Copia literalmente el fragmento del pasaje sobre los derechos humanos en América Latina que va de "En las décadas" a "latinoamericanos no indígenas.", ambos incluidos.

===== PASAJE

De manera destacada y grotesca —debido a su modalidad y dimensión—, las violaciones sistemáticas de los derechos civiles y políticos —arresto arbitrario, falta del proceso debido y violación del derecho a la vida—, en Chile y Argentina, dominaron el trabajo por los derechos humanos durante gran parte de ese periodo. Estos crímenes provocaron intensas reacciones nacionales e internacionales y, en gran medida, proporcionaron las imágenes, establecieron el marco e inspiraron a muchos individuos informados y activos que actuaron en defensa de los derechos humanos. La intensidad de los sentimientos de esa época se ven ilustrados en la actualidad, en el gobierno y la ciudadanía de Argentina, que se resisten a dejar “desaparecer a los desaparecidos”.

Los crímenes cometidos en el Cono Sur fueron claras y “clásicas” violaciones de los derechos civiles y políticos por parte de los gobiernos, que eran también dictaduras militares. Por consiguiente, quienes defendían esos derechos expresaban su oposición a un régimen o “gobierno” monolítico. Para esa defensa no había gran necesidad de un análisis institucional complejo o cargado de matices; por ende, los grupos de solidaridad equivalían a las organizaciones de derechos humanos. Los paralelos continuaron hasta principios de los ochenta, cuando la atención en el tema de los derechos humanos pasó a concentrarse en América Central, más específicamente en El Salvador y Guatemala. La excepción era Nicaragua, con sus claros reclamos por los derechos de los indígenas, tal como se percibía en la acritud que rodeaba los debates nacionales e internacionales por la soberanía nicaragüense y los derechos de los indígenas mismitos.

En las décadas de los ochenta y noventa, con el resurgimiento de las democracias electorales, el sentimiento público de vergüenza provocó una “catarata” de derechos, cuando muchos países latinoamericanos se apresuraron a ratificar pactos internacionales y a incorporar esas protecciones a sus códigos nacionales.  Sin embargo, esa catarata se derramó principalmente sobre una cantidad de violaciones de los derechos civiles y políticos cometidas en su mayoría contra latinoamericanos no indígenas.

Las violaciones de los derechos de los pueblos indígenas —pérdida de la vida, arresto arbitrario, reubicación forzosa— eran muchas, especialmente en Chile, Perú y Guatemala. Sin embargo pasaron varios años hasta que se difundieron ampliamente los relatos de atrocidades rurales a gran escala perpetradas en Guatemala.  Aún hoy pocos son conscientes de las masacres y desapariciones a gran escala de los indígenas mapuches de Chile, cerca de Temuco, que precedieron por más de una semana al violento derrocamiento del presidente Salvador Allende por los militares, el 11 de septiembre de 1973, y la posterior matanza de ciudadanos en la capital, Santiago. Los derechos específicos a la tierra, a los recursos naturales, a la educación y la ciudadanía de los indígenas llamaban menos la atención, y solamente un puñado de grupos nacionales e internacionales de derechos humanos se preocupaba por ellos.

==========
===== DATOS REGISTRADOS

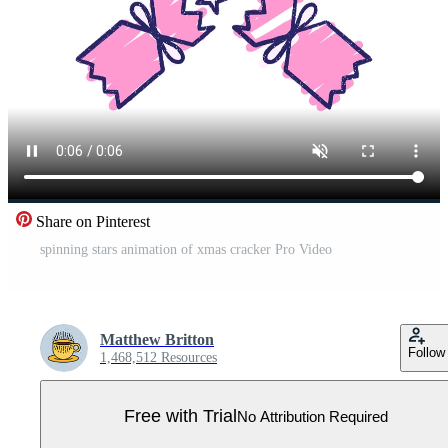
Share on Pinterest
spinning stars animation of xmas cracker Pro Video
Matthew Britton
Follow
1,468,512 Resources
Free with Trial
No Attribution Required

==========

TU SOLUCIÓN:
En las décadas de los ochenta y noventa, con el resurgimiento de las democracias electorales, el sentimiento público de vergüenza provocó una “catarata” de derechos, cuando muchos países latinoamericanos se apresuraron a ratificar pactos internacionales y a incorporar esas protecciones a sus códigos nacionales.  Sin embargo, esa catarata se derramó principalmente sobre una cantidad de violaciones de los derechos civiles y políticos cometidas en su mayoría contra latinoamericanos no indígenas.